The more important issue here would be to contribute regularly to a savings account, even if it’s a little to begin with. If you start small, that amount can grow as your debts get fully serviced, and more cash is free for you to save.
- Pay off all credit card and miscellaneous loans (i.e. school loans)
If more debts and loans can be paid off, it means more cash would be freed for you to invest, save, or spend on that vacation that you desperately need after months of hard slogging.
- Regularly investing (stocks or at the very least insurance investment plans)

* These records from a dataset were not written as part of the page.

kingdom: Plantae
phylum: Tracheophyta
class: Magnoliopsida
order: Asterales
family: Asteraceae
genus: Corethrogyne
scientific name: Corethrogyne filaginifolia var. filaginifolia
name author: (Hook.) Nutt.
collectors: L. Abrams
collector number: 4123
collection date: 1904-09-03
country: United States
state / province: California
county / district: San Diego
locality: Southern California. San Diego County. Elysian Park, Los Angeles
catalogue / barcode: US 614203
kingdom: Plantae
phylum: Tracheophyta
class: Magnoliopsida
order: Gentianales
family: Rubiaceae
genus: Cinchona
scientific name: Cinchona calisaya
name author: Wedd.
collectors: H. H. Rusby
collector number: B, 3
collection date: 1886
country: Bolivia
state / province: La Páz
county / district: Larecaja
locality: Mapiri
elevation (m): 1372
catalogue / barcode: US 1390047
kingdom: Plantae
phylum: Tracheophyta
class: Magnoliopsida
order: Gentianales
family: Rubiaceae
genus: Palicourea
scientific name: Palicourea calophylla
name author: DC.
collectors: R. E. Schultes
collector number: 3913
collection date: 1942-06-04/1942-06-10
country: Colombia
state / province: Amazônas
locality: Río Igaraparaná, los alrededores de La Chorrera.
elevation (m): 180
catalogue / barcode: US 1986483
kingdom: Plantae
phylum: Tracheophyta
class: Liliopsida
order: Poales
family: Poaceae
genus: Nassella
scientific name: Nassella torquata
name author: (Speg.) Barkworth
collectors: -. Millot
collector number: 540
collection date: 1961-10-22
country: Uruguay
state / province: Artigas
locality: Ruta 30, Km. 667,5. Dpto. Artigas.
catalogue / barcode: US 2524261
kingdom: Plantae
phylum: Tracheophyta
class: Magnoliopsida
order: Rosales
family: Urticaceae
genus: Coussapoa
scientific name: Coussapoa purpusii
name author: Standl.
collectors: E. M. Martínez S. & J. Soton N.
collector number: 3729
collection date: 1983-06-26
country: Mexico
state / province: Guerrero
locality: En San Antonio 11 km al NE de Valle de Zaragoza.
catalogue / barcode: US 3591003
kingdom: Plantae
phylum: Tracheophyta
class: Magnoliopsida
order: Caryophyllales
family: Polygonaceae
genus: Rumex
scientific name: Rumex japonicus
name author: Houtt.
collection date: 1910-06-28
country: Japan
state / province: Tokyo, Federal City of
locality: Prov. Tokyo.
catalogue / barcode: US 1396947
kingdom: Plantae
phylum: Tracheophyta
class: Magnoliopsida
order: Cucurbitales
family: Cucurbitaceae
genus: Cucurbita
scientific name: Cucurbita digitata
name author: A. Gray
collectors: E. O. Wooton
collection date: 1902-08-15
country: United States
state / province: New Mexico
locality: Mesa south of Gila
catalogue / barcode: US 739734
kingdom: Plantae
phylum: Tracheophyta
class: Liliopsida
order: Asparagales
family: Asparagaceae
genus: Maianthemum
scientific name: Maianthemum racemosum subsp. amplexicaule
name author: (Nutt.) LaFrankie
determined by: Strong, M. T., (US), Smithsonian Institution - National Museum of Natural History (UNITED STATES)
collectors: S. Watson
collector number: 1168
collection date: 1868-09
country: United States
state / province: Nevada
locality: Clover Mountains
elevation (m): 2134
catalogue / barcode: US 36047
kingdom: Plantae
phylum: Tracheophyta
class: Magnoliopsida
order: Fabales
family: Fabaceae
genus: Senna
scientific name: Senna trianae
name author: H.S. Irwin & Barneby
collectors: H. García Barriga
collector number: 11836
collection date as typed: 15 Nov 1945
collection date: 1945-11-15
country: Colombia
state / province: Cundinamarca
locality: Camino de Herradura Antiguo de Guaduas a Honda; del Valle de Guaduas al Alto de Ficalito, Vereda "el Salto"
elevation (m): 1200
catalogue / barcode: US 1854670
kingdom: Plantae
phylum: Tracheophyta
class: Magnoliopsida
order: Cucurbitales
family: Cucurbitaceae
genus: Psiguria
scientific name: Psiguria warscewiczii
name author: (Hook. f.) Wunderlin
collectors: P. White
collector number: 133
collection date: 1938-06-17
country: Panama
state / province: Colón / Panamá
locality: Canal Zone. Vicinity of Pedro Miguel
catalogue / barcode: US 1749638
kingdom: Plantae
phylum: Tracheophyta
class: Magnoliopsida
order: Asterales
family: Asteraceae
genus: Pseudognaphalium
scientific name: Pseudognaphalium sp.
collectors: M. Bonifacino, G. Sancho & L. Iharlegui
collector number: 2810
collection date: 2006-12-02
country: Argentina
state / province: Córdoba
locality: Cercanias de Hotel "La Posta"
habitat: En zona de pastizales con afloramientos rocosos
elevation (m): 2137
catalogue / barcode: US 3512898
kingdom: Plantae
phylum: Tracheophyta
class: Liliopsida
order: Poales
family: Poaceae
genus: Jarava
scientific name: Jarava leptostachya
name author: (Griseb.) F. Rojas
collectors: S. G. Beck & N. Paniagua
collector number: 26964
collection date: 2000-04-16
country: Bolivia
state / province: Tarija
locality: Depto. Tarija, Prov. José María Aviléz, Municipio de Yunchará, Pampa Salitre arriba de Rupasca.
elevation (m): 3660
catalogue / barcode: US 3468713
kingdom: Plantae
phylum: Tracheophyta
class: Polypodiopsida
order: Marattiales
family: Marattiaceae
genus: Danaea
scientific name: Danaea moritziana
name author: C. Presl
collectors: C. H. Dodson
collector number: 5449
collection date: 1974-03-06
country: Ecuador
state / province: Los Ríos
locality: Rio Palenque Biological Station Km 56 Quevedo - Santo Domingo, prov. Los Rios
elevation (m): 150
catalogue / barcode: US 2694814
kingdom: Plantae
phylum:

Investing would be perhaps the holy grail of improving one’s finances. We’ve all heard of people who have struck it big investing in stocks, options or whatever financial instruments.
Proper investing and research on what you’re investing in can often lead to very profitable returns. What makes it better is that these research and investing skills can also further translate into skills that can be transferrable to other areas of research (property, land etc.) as well as channelling those skills into a start-up that you may want to do in the near future!
Check out some of the articles we’ve written about investing.
- Regularly reading books (finance or not) that can possibly contribute to better finances
Many prominent people in the world – from Warren Buffett to Mark Zuckerberg and Bill Gates – recommend reading at least a few books a year to improve themselves. The topics can range from technical, science-based stuff like biology and astrophysics, finances and investing, all the way to even novels and self-help books. The key message in reading books would be to improve ourselves as people, and to further enhance our knowledge of our vast world.
Interestingly, books that are seemingly not related to finance like biology can eventually find concepts that can relate to the financial field, for example, how one derivative or equity change in the market can result in a ripple effect, similar to how a breakdown in an organ can lead to multiple organ failures.